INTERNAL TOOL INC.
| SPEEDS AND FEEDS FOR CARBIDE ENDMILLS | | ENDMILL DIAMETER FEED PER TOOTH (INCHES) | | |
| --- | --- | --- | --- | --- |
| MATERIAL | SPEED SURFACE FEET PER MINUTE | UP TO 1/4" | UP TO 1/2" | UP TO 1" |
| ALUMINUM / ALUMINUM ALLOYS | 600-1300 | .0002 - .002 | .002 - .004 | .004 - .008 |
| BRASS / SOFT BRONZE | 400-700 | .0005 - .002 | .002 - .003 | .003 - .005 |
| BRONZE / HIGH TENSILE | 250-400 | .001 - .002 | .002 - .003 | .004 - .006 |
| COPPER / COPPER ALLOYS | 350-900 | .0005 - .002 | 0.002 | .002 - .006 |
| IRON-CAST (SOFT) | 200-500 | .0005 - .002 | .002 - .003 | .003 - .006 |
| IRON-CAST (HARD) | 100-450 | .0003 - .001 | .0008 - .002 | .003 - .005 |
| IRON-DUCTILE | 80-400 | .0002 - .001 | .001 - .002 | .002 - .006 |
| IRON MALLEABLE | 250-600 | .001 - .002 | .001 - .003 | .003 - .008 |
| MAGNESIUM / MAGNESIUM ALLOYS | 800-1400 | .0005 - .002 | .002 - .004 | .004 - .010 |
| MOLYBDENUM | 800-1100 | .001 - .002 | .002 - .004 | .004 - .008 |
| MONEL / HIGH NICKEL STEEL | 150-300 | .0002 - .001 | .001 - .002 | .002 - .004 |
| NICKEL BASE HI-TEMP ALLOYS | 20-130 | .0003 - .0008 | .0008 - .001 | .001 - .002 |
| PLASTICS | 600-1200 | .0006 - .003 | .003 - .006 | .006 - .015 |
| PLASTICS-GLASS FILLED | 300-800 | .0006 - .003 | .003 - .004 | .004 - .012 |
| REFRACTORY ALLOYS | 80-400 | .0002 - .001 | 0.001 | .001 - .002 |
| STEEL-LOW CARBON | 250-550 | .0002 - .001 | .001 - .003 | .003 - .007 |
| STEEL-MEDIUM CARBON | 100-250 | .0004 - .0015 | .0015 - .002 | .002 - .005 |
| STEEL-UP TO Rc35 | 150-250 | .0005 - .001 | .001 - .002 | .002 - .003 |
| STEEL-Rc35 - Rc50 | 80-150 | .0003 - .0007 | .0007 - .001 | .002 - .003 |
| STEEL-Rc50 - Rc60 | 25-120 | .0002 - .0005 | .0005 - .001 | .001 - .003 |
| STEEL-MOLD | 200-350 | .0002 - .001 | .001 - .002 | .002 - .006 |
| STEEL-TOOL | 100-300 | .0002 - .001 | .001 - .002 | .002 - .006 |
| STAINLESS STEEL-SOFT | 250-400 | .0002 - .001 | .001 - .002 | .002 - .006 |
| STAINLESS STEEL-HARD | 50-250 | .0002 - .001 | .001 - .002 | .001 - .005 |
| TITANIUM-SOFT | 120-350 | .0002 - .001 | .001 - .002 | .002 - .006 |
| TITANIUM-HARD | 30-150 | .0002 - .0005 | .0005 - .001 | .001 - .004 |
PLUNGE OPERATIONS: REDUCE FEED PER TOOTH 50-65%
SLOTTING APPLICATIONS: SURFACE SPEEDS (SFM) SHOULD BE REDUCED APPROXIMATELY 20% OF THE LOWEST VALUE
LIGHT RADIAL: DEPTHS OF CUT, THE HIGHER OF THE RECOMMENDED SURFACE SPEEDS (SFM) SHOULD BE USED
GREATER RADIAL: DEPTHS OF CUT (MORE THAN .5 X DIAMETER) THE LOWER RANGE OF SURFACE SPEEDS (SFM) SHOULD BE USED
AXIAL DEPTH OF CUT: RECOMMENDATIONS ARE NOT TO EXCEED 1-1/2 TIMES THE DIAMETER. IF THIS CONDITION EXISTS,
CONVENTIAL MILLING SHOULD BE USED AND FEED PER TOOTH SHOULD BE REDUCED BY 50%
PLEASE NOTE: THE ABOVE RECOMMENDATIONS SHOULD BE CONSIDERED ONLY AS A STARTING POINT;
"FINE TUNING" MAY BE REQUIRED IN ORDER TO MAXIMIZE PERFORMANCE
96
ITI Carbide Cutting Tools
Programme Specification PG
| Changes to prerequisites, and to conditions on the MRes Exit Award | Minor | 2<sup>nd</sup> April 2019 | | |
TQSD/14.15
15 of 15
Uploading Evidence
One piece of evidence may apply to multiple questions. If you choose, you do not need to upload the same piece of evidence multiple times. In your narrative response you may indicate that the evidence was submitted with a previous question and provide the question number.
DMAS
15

======

TASK PROMPT: Starting from the first line of the records above, retype each line exactly up to and including the one that contains "- .003 | .003 - .005 |", and nothing more.

ANSWER TO THIS TASK:
INTERNAL TOOL INC.
| SPEEDS AND FEEDS FOR CARBIDE ENDMILLS | | ENDMILL DIAMETER FEED PER TOOTH (INCHES) | | |
| --- | --- | --- | --- | --- |
| MATERIAL | SPEED SURFACE FEET PER MINUTE | UP TO 1/4" | UP TO 1/2" | UP TO 1" |
| ALUMINUM / ALUMINUM ALLOYS | 600-1300 | .0002 - .002 | .002 - .004 | .004 - .008 |
| BRASS / SOFT BRONZE | 400-700 | .0005 - .002 | .002 - .003 | .003 - .005 |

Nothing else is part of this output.